Автобиографические статьи. Дореволюционные работы | страница 2



Отец был очень горячий человек и, если видел какую-нибудь несправедливость, всегда вмешивался в дело. Когда он был еще совсем молодым офицером, ему пришлось участвовать в подавлении польского восстания, но усмиритель он был плохой, выпускал пленных поляков, помогал им бежать и вообще старался, чтобы побед царской армии над восставшими против невыносимого гнета русского царизма было меньше. По окончании военной кампании отец поступил в Военно-юридическую академию и, окончив ее, взял службу в Польше – место уездного начальника. Он считал, что в Польшу должны ехать служить честные люди. Когда он приехал в назначенный ему уезд, там делались всякие безобразия – евреев вытаскивали на площадь и под барабаны стригли им пейсы, полякам запрещали огораживать свое кладбище и гоняли туда свиней, которые разрывали могилы. Отец прекратил все эти безобразия. Он завел больницу, поставил ее образцово, преследовал взяточничество, чем заслужил ненависть жандармерии и русского чиновничества и любовь населения, особенно поляков и еврейской бедноты.
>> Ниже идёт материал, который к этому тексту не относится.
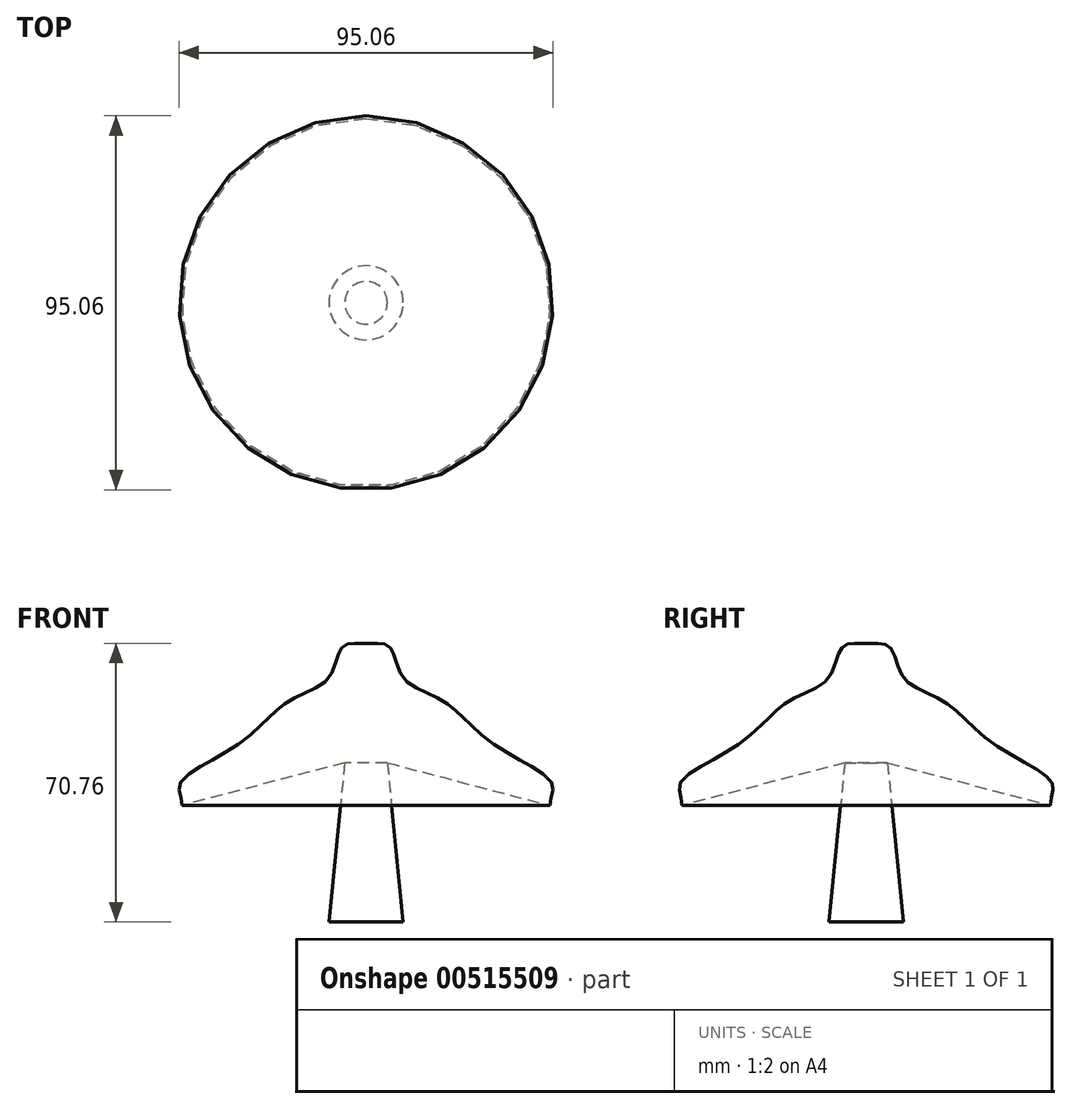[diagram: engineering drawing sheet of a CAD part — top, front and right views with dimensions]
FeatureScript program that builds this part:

Вскоре на отца посыпались всякие анонимные доносы. Он был признан неблагонадежным, уволен без объяснения причин и предан суду (на него возвели 22 преступления: говорит по-польски, танцует мазурку, не зажжена была в царский день в канцелярии иллюминация, не ходит в церковь и т. д.) без права поступления на государственную службу. Дело тянулось десять лет, дошло до Сената, где отец уже накануне своей смерти был, наконец, оправдан.

ТАК Я УЧИЛАСЬ НЕНАВИДЕТЬ САМОДЕРЖАВИЕ

Я рано выучилась ненавидеть национальный гнет, рано поняла, что евреи, поляки и другие народности ничуть не хуже русских, и потому я от всего сердца присоединилась, когда стала взрослой, к программе партии РКП, где говорилось о праве наций жить, управляться, как они хотят; признание права наций на самоопределение казалось мне очень правильным.

Я рано поняла, что такое самовластие царских чиновников, что такое произвол. Когда я выросла, я стала революционеркой, боровшейся против царского самодержавия.

Потеряв службу, отец брался за ту работу, которая попадалась: был страховым агентом, ревизором фабрики, вел судебные дела и т. п. Мы переезжали вечно из города в город, и мне пришлось видеть очень много людей всякого рода, наблюдать, как живут разные слои населения.

Мама часто рассказывала о том, как она жила в гувернантках у помещицы и вдоволь насмотрелась, как обращались помещики с крестьянами, какое это было зверье. И когда однажды мы поехали на лето (пока отец искал место) гостить к той помещице, у которой мама учила когда-то сыновей, я, несмотря на то, что мне было пять лет, скандалила, не хотела ни здороваться, ни прощаться, ни благодарить за обед, так что мама была рада-радешенька, когда за нами приехал отец и мы уехали из Русанова (так называлось имение помещицы). А когда мы ехали из Русанова в кибитке (дело было зимой), нас чуть не убили дорогой крестьяне, приняв за помещиков, избили ямщика и сулились спустить в прорубь.